> _What the task requires_:
Go through the data below. Pull out every line that has the word "middle".

Stored items:
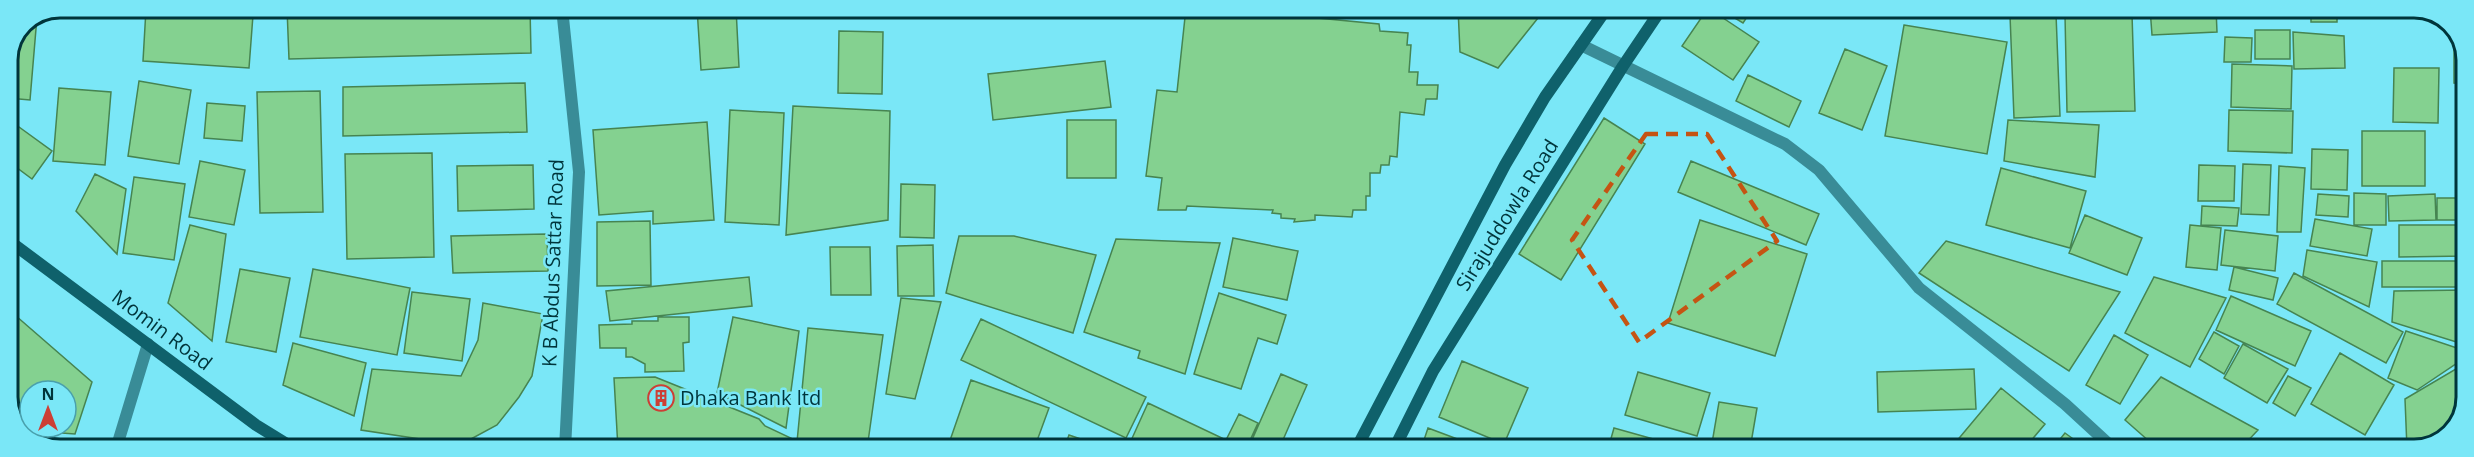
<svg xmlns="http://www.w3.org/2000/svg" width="2474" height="457" font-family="'Open Sans',sans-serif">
  <rect width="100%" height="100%" fill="#7ae7f7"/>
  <path fill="#84d190" stroke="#468451" stroke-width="1.5" fill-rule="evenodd" d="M58 8H134V9L58 11Z
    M287 8H530L531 53 289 59Z
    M697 8H736L739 67 701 70Z
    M1186 8H1270L1319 13 1318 18 1379 24 1380 31 1408 33 1407 45H1411L1409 72H1418L1417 85H1438L1437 99H1426L1424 115 1400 112 1397 157 1390 156 1389 165H1381L1380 173H1370V196H1366V210H1353L1352 217 1315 215V220L1294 222 1295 219 1281 218V214L1272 213 1273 210 1187 206 1186 210H1158L1162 178 1146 176 1157 90 1177 92Z
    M1366 8H1414L1413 13 1366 11Z
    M1458 8H1546L1498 68 1460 52Z
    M1708 8 1759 42 1733 80 1682 46Z
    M1718 8H1753L1743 23Z
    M2150 8H2216L2217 32 2152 35Z
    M2245 8H2308V12L2244 11Z
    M2311 8H2337V22H2311Z
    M146 9 253 15 249 68 143 61Z
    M2056 14 2060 116 2014 118 2010 15Z
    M2132 14 2135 111 2067 112 2065 15Z
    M37 17 30 100 8 98V60L23 23Z
    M1904 25 2007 42 1987 154 1885 136Z
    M2255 30H2290V59H2255Z
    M839 31 883 32 882 94 838 93Z
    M2293 32 2344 36 2345 68 2294 69Z
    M2225 37 2252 38 2251 62H2224Z
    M2454 47 2463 48 2466 54V84L2454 83Z
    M1845 49 1887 66 1862 130 1819 113Z
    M1105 61 1111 107 993 120 988 74Z
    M2232 64 2292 66 2291 109 2231 107Z
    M2394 68H2439L2438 123 2393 122Z
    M1748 75 1801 101 1789 127 1736 101Z
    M139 81 191 90 179 164 128 156Z
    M525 83 527 132 343 136V87Z
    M59 88 111 92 105 165 53 161Z
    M320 91 323 212 260 213 257 92Z
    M207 103 245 106 242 141 204 138Z
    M793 106 890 111 888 220 786 235Z
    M730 110 784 113 779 225 725 222Z
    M2229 110 2293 111 2292 153 2228 151Z
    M1604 118 1645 144 1561 280 1519 254Z
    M8 119 52 151 32 179 8 161Z
    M1067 120H1116V178H1067Z
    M2008 120 2099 125 2095 177 2004 161Z
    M707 122 714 220 653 224V211L599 215 593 130Z
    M2362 131H2425V186H2362Z
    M2312 149 2348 150 2347 190 2311 189Z
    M432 153 434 257 347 259 345 154Z
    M200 161 245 170 234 225 189 217Z
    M1691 161 1819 214 1806 245 1678 192Z
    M2243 164 2271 165 2269 215 2241 214Z
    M533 165 534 209 458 211 457 166Z
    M2199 165 2235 166 2234 201H2198Z
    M2279 166 2305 168 2301 232H2277Z
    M2001 168 2086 191 2070 248 1986 225Z
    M95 174 126 189 117 254 76 211Z
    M134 177 185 184 174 260 123 253Z
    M901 184 935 185 934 238 900 237Z
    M2354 193 2386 194V225H2354Z
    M2318 194 2349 196 2348 217 2316 215Z
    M2435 194 2436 220 2389 221 2388 196Z
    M2437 198H2466V220H2437Z
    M2202 206 2239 208 2237 226 2201 225Z
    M2085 215 2142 238 2127 275 2069 253Z
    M2315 219 2372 229 2367 256 2310 246Z
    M1700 220 1807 254 1775 356 1668 323Z
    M650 221 651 285 597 286V222Z
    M190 225 226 234 212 341 168 303Z
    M2190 225 2221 228 2217 270 2186 267Z
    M2399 225H2466V256L2399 257Z
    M2225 230 2278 236 2275 271 2221 265Z
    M547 234 548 271 453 273 451 236Z
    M959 236H1014L1096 255 1073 333 946 293Z
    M1233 238 1298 251 1287 300 1223 287Z
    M1116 239 1220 243 1185 374 1138 358 1140 351 1084 332Z
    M1946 241 2120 292 2069 371 1919 273Z
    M933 245 934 296H898L897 246Z
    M830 247H870L871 295H831Z
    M2307 250 2377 262 2369 307 2303 276Z
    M2382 261H2466V287H2382Z
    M2234 267 2278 278 2273 300 2229 290Z
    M240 269 290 278 276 352 226 342Z
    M313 269 410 288 397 355 300 337Z
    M2294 273 2403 332 2386 363 2277 304Z
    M749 277 752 306 610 321 606 291Z
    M2154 277 2226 298 2190 367 2125 333Z
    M2466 290V345L2392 322 2394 291Z
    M412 292 470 299 462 361 404 353Z
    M1219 293 1286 315 1277 344 1258 338 1241 389 1194 374Z
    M2231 296 2311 331 2295 366 2216 330Z
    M901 298 941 302 915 399 886 394Z
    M483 303 543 314 532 376 519 397 497 425 471 439 440 442 361 430 372 369 461 376 478 340Z
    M8 309 92 382 75 434 20 430 8 403ZM30 391H66V427H30Z
    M658 317H689V342L683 343 684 371 645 372V364L632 357H626V348H600L599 325 632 324V321H658Z
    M733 317 799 331 786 428 717 393Z
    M981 319 1146 397 1126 438 961 360Z
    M808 328 883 335 867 449H818L797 442Z
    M2406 331 2466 351V357L2417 390 2388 378Z
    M2214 332 2239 346 2224 374 2199 359Z
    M2114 335 2148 355 2120 404 2086 385Z
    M293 343 366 363 354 416 283 385Z
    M2243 344 2288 369 2267 403 2224 378Z
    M2340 353 2394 385 2365 435 2311 404Z
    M1462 361 1528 388 1504 444 1439 417Z
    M2466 363V407L2448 437 2414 449H2407L2405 399Z
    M1974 369 1976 409 1878 412 1877 372Z
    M1638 372 1710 393 1697 436 1625 415Z
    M1281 374 1307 385 1279 449H1248Z
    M2288 376 2311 388 2295 416 2273 403Z
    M655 377 759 419 765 426 795 440 790 449H618L614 378Z
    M2161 377 2258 430 2240 449H2158L2125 420Z
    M971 380 1049 408 1034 449H947Z
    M2001 388 2045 424 2024 449H1950Z
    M1719 402 1757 408 1750 449H1711Z
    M1148 403 1226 440 1239 414 1258 423 1246 449H1138L1129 445Z
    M1428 428 1484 449H1421Z
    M1614 428 1689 449H1608Z
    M2065 433 2087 449H2052Z
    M1069 435 1110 449H1064Z"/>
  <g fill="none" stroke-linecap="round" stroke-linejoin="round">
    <path stroke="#398c97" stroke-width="12" d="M1581 45 1785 144 1819 170 1919 288 2065 404 2114 449
      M116 449 148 344"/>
    <path stroke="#398c97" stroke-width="12" d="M562 8 579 172 565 449"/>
    <path stroke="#0f616b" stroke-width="12" d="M8 240 256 425 295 449
      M1356 449 1505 165 1545 97 1607 8
      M1394 449 1433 371 1623 66 1662 8"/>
  </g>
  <path fill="none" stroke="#c55413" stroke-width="4.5" stroke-dasharray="12 8" stroke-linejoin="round" d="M1646 134H1707L1777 241 1639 342 1572 240Z"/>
  <defs>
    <g id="building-ring" transform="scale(1.35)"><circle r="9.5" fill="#7ae7f7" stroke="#cd3f35" stroke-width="1.5"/><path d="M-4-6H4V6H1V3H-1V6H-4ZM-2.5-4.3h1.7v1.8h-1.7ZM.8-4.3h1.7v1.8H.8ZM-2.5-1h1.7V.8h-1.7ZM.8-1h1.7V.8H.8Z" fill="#cd3f35"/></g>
  </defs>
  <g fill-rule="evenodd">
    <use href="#building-ring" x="661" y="398"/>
  </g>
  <g text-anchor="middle" stroke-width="5" stroke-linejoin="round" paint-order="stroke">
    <g font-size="20" fill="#00353b" stroke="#7ae7f7">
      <text transform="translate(1507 215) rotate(-58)" y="7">Sirajuddowla Road</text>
      <text transform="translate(553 263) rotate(-88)" y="7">K B Abdus Sattar Road</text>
      <text transform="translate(162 330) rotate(37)" y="7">Momin Road</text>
    </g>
    <g font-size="20" fill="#00353b" stroke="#7ae7f7" text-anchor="start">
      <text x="680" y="405">Dhaka Bank ltd</text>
    </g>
  </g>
  <path d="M0 0H2474V457H0ZM60 18H2414A42 42 0 0 1 2456 60V397A42 42 0 0 1 2414 439H60A42 42 0 0 1 18 397V60A42 42 0 0 1 60 18Z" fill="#7ae7f7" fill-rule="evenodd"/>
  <path fill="none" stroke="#00353b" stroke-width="3" d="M60 18H2414A42 42 0 0 1 2456 60V397A42 42 0 0 1 2414 439H60A42 42 0 0 1 18 397V60A42 42 0 0 1 60 18Z"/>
  <g transform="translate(48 409)"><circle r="28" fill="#7ae7f7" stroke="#49a0ac" stroke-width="1.5"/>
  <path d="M0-4.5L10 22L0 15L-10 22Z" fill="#cd3f35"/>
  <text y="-9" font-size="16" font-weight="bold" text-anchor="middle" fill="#00353b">N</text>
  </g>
</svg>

> _Answer for this exercise_:
  <g text-anchor="middle" stroke-width="5" stroke-linejoin="round" paint-order="stroke">
  <text y="-9" font-size="16" font-weight="bold" text-anchor="middle" fill="#00353b">N</text>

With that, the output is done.